**WHAT YOU SHOULD DO:** Could you copy every line in the listing below that has the word "passRate"?

====

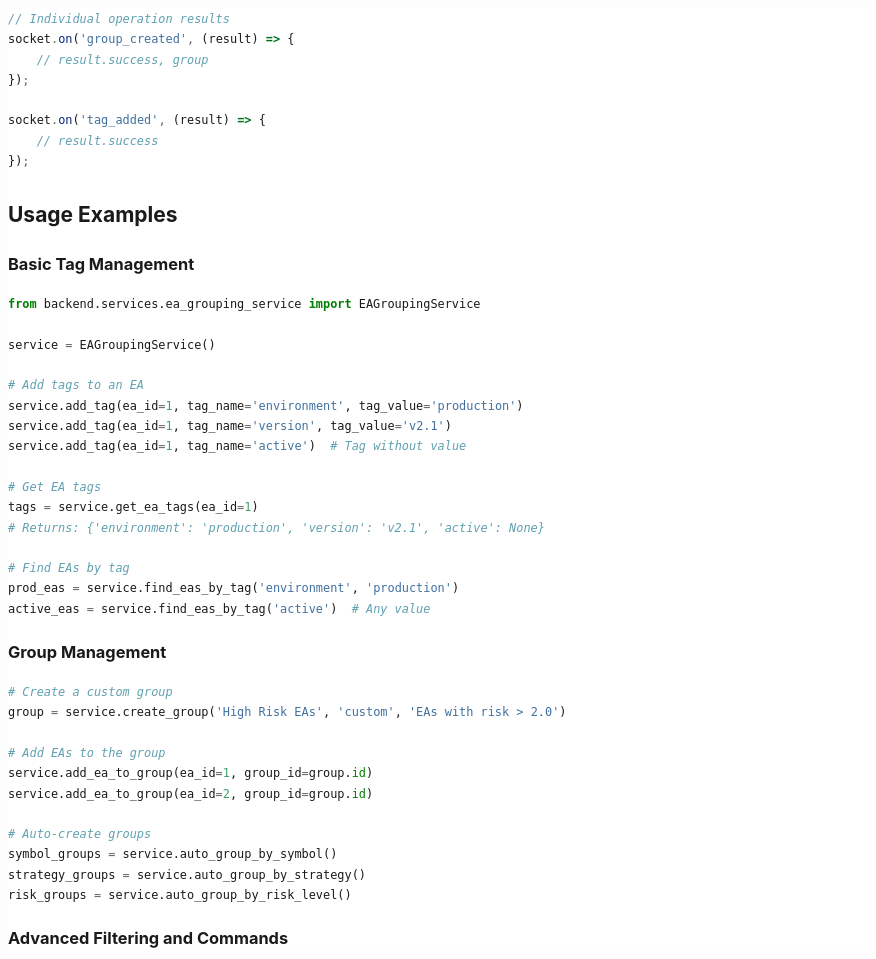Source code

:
 ```javascript
// Individual operation results
socket.on('group_created', (result) => {
    // result.success, group
});

socket.on('tag_added', (result) => {
    // result.success
});
```

## Usage Examples

### Basic Tag Management

```python
from backend.services.ea_grouping_service import EAGroupingService

service = EAGroupingService()

# Add tags to an EA
service.add_tag(ea_id=1, tag_name='environment', tag_value='production')
service.add_tag(ea_id=1, tag_name='version', tag_value='v2.1')
service.add_tag(ea_id=1, tag_name='active')  # Tag without value

# Get EA tags
tags = service.get_ea_tags(ea_id=1)
# Returns: {'environment': 'production', 'version': 'v2.1', 'active': None}

# Find EAs by tag
prod_eas = service.find_eas_by_tag('environment', 'production')
active_eas = service.find_eas_by_tag('active')  # Any value
```

### Group Management

```python
# Create a custom group
group = service.create_group('High Risk EAs', 'custom', 'EAs with risk > 2.0')

# Add EAs to the group
service.add_ea_to_group(ea_id=1, group_id=group.id)
service.add_ea_to_group(ea_id=2, group_id=group.id)

# Auto-create groups
symbol_groups = service.auto_group_by_symbol()
strategy_groups = service.auto_group_by_strategy()
risk_groups = service.auto_group_by_risk_level()
```

### Advanced Filtering and Commands
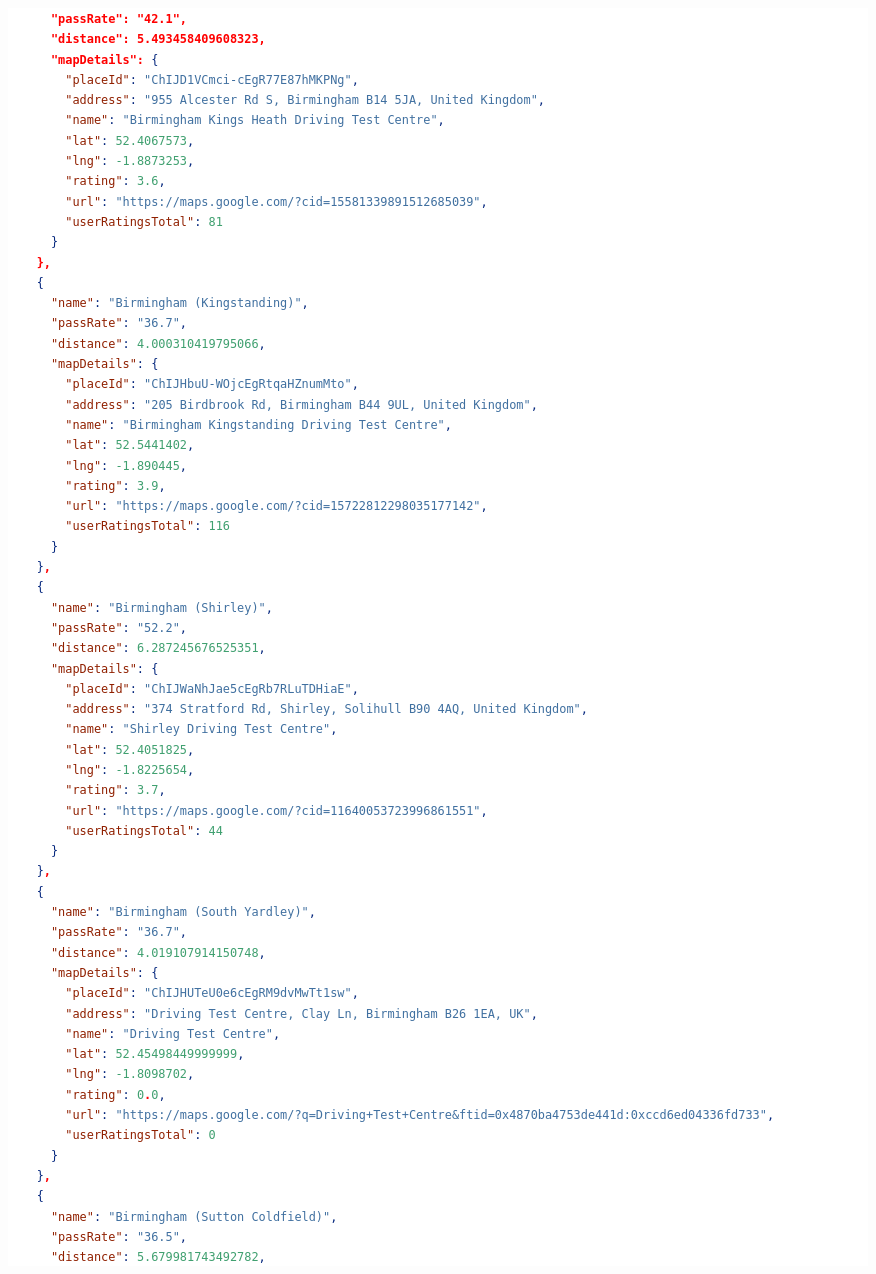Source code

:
 ```json
      "passRate": "42.1",
      "distance": 5.493458409608323,
      "mapDetails": {
        "placeId": "ChIJD1VCmci-cEgR77E87hMKPNg",
        "address": "955 Alcester Rd S, Birmingham B14 5JA, United Kingdom",
        "name": "Birmingham Kings Heath Driving Test Centre",
        "lat": 52.4067573,
        "lng": -1.8873253,
        "rating": 3.6,
        "url": "https://maps.google.com/?cid=15581339891512685039",
        "userRatingsTotal": 81
      }
    },
    {
      "name": "Birmingham (Kingstanding)",
      "passRate": "36.7",
      "distance": 4.000310419795066,
      "mapDetails": {
        "placeId": "ChIJHbuU-WOjcEgRtqaHZnumMto",
        "address": "205 Birdbrook Rd, Birmingham B44 9UL, United Kingdom",
        "name": "Birmingham Kingstanding Driving Test Centre",
        "lat": 52.5441402,
        "lng": -1.890445,
        "rating": 3.9,
        "url": "https://maps.google.com/?cid=15722812298035177142",
        "userRatingsTotal": 116
      }
    },
    {
      "name": "Birmingham (Shirley)",
      "passRate": "52.2",
      "distance": 6.287245676525351,
      "mapDetails": {
        "placeId": "ChIJWaNhJae5cEgRb7RLuTDHiaE",
        "address": "374 Stratford Rd, Shirley, Solihull B90 4AQ, United Kingdom",
        "name": "Shirley Driving Test Centre",
        "lat": 52.4051825,
        "lng": -1.8225654,
        "rating": 3.7,
        "url": "https://maps.google.com/?cid=11640053723996861551",
        "userRatingsTotal": 44
      }
    },
    {
      "name": "Birmingham (South Yardley)",
      "passRate": "36.7",
      "distance": 4.019107914150748,
      "mapDetails": {
        "placeId": "ChIJHUTeU0e6cEgRM9dvMwTt1sw",
        "address": "Driving Test Centre, Clay Ln, Birmingham B26 1EA, UK",
        "name": "Driving Test Centre",
        "lat": 52.45498449999999,
        "lng": -1.8098702,
        "rating": 0.0,
        "url": "https://maps.google.com/?q=Driving+Test+Centre&ftid=0x4870ba4753de441d:0xccd6ed04336fd733",
        "userRatingsTotal": 0
      }
    },
    {
      "name": "Birmingham (Sutton Coldfield)",
      "passRate": "36.5",
      "distance": 5.679981743492782,
```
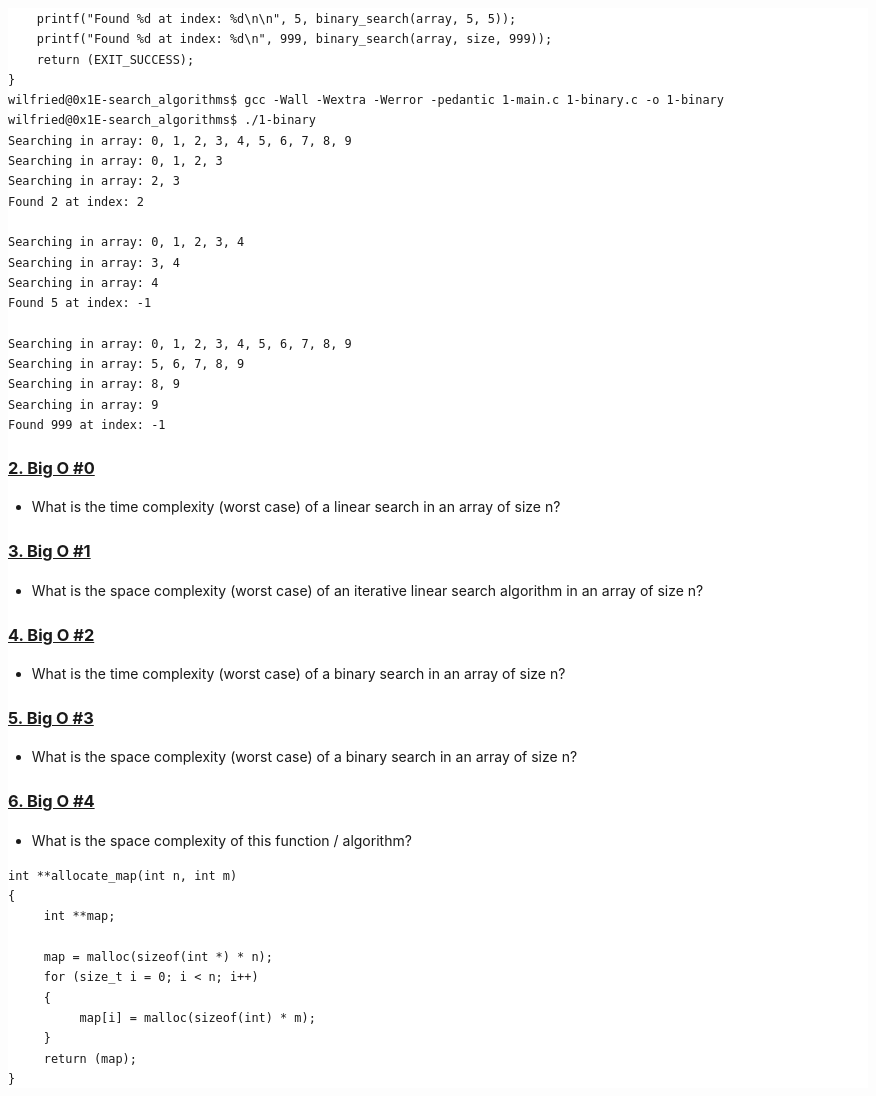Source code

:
 ```
    printf("Found %d at index: %d\n\n", 5, binary_search(array, 5, 5));
    printf("Found %d at index: %d\n", 999, binary_search(array, size, 999));
    return (EXIT_SUCCESS);
}
wilfried@0x1E-search_algorithms$ gcc -Wall -Wextra -Werror -pedantic 1-main.c 1-binary.c -o 1-binary
wilfried@0x1E-search_algorithms$ ./1-binary 
Searching in array: 0, 1, 2, 3, 4, 5, 6, 7, 8, 9
Searching in array: 0, 1, 2, 3
Searching in array: 2, 3
Found 2 at index: 2

Searching in array: 0, 1, 2, 3, 4
Searching in array: 3, 4
Searching in array: 4
Found 5 at index: -1

Searching in array: 0, 1, 2, 3, 4, 5, 6, 7, 8, 9
Searching in array: 5, 6, 7, 8, 9
Searching in array: 8, 9
Searching in array: 9
Found 999 at index: -1
```

### [2. Big O #0](./2-O)
* What is the time complexity (worst case) of a linear search in an array of size n?


### [3. Big O #1](./3-O)
* What is the space complexity (worst case) of an iterative linear search algorithm in an array of size n?


### [4. Big O #2](./4-O)
* What is the time complexity (worst case) of a binary search in an array of size n?


### [5. Big O #3](./5-O)
* What is the space complexity (worst case) of a binary search in an array of size n?


### [6. Big O #4](./6-O)
* What is the space complexity of this function / algorithm?
```
int **allocate_map(int n, int m)
{
     int **map;

     map = malloc(sizeof(int *) * n);
     for (size_t i = 0; i < n; i++)
     {
          map[i] = malloc(sizeof(int) * m);
     }
     return (map);
}
```
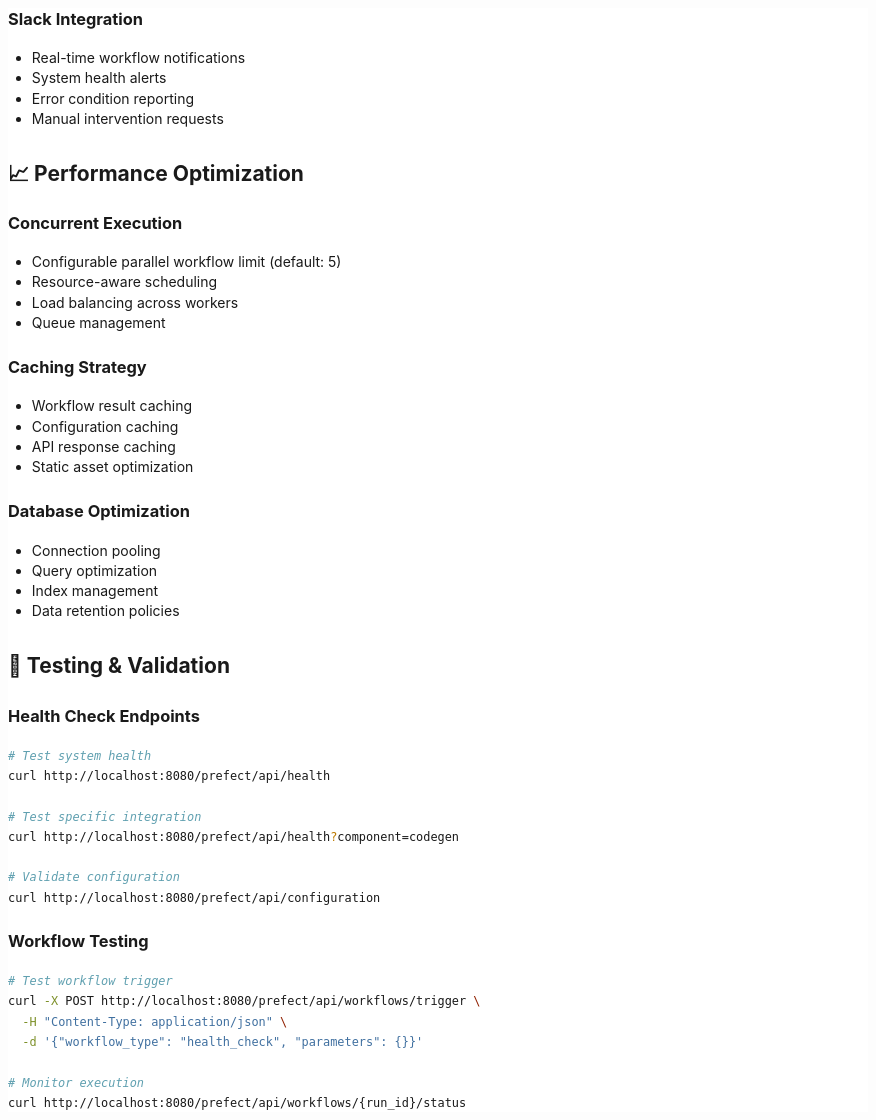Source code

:### Slack Integration
- Real-time workflow notifications
- System health alerts
- Error condition reporting
- Manual intervention requests

## 📈 Performance Optimization

### Concurrent Execution
- Configurable parallel workflow limit (default: 5)
- Resource-aware scheduling
- Load balancing across workers
- Queue management

### Caching Strategy
- Workflow result caching
- Configuration caching
- API response caching
- Static asset optimization

### Database Optimization
- Connection pooling
- Query optimization
- Index management
- Data retention policies

## 🧪 Testing & Validation

### Health Check Endpoints
```bash
# Test system health
curl http://localhost:8080/prefect/api/health

# Test specific integration
curl http://localhost:8080/prefect/api/health?component=codegen

# Validate configuration
curl http://localhost:8080/prefect/api/configuration
```

### Workflow Testing
```bash
# Test workflow trigger
curl -X POST http://localhost:8080/prefect/api/workflows/trigger \
  -H "Content-Type: application/json" \
  -d '{"workflow_type": "health_check", "parameters": {}}'

# Monitor execution
curl http://localhost:8080/prefect/api/workflows/{run_id}/status
```
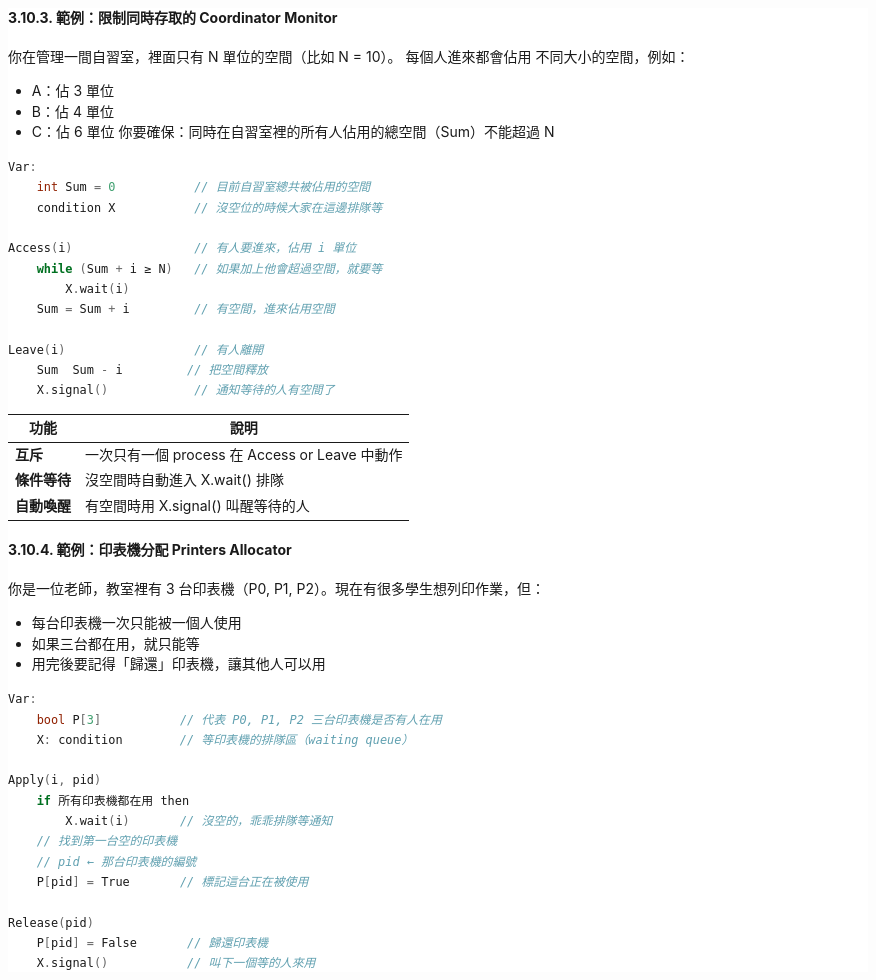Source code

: #### 3.10.3. 範例：限制同時存取的 Coordinator Monitor

你在管理一間自習室，裡面只有 N 單位的空間（比如 N = 10）。 每個人進來都會佔用 不同大小的空間，例如：

-   A：佔 3 單位
-   B：佔 4 單位
-   C：佔 6 單位
    你要確保：同時在自習室裡的所有人佔用的總空間（Sum）不能超過 N

```c
Var:
	int Sum = 0           // 目前自習室總共被佔用的空間
    condition X           // 沒空位的時候大家在這邊排隊等

Access(i)                 // 有人要進來，佔用 i 單位
    while (Sum + i ≥ N)   // 如果加上他會超過空間，就要等
        X.wait(i)
    Sum = Sum + i         // 有空間，進來佔用空間

Leave(i)                  // 有人離開
    Sum  Sum - i         // 把空間釋放
    X.signal()            // 通知等待的人有空間了

```

| 功能         | 說明                                           |
| ------------ | ---------------------------------------------- |
| **互斥**     | 一次只有一個 process 在 Access or Leave 中動作 |
| **條件等待** | 沒空間時自動進入 X.wait() 排隊                 |
| **自動喚醒** | 有空間時用 X.signal() 叫醒等待的人             |

#### 3.10.4. 範例：印表機分配 Printers Allocator

你是一位老師，教室裡有 3 台印表機（P0, P1, P2）。現在有很多學生想列印作業，但：

-   每台印表機一次只能被一個人使用
-   如果三台都在用，就只能等
-   用完後要記得「歸還」印表機，讓其他人可以用

```c
Var:
    bool P[3]           // 代表 P0, P1, P2 三台印表機是否有人在用
    X: condition        // 等印表機的排隊區（waiting queue）

Apply(i, pid)
    if 所有印表機都在用 then
        X.wait(i)       // 沒空的，乖乖排隊等通知
    // 找到第一台空的印表機
    // pid ← 那台印表機的編號
    P[pid] = True       // 標記這台正在被使用

Release(pid)
    P[pid] = False       // 歸還印表機
    X.signal()           // 叫下一個等的人來用
```

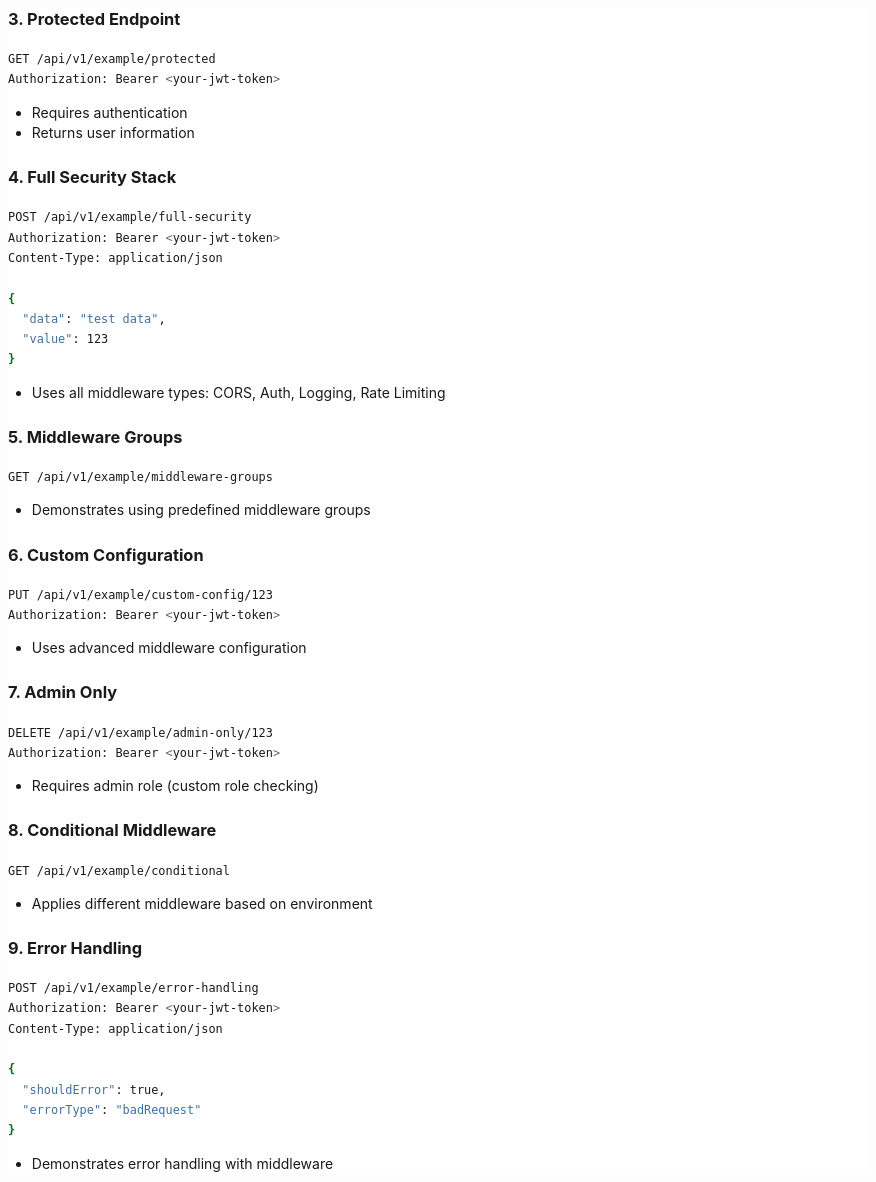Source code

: ### 3. Protected Endpoint
```bash
GET /api/v1/example/protected
Authorization: Bearer <your-jwt-token>
```
- Requires authentication
- Returns user information

### 4. Full Security Stack
```bash
POST /api/v1/example/full-security
Authorization: Bearer <your-jwt-token>
Content-Type: application/json

{
  "data": "test data",
  "value": 123
}
```
- Uses all middleware types: CORS, Auth, Logging, Rate Limiting

### 5. Middleware Groups
```bash
GET /api/v1/example/middleware-groups
```
- Demonstrates using predefined middleware groups

### 6. Custom Configuration
```bash
PUT /api/v1/example/custom-config/123
Authorization: Bearer <your-jwt-token>
```
- Uses advanced middleware configuration

### 7. Admin Only
```bash
DELETE /api/v1/example/admin-only/123
Authorization: Bearer <your-jwt-token>
```
- Requires admin role (custom role checking)

### 8. Conditional Middleware
```bash
GET /api/v1/example/conditional
```
- Applies different middleware based on environment

### 9. Error Handling
```bash
POST /api/v1/example/error-handling
Authorization: Bearer <your-jwt-token>
Content-Type: application/json

{
  "shouldError": true,
  "errorType": "badRequest"
}
```
- Demonstrates error handling with middleware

====

**RESULT OF THIS EXERCISE:**
      "passRate": "42.1",
      "passRate": "36.7",
      "passRate": "52.2",
      "passRate": "36.7",
      "passRate": "36.5",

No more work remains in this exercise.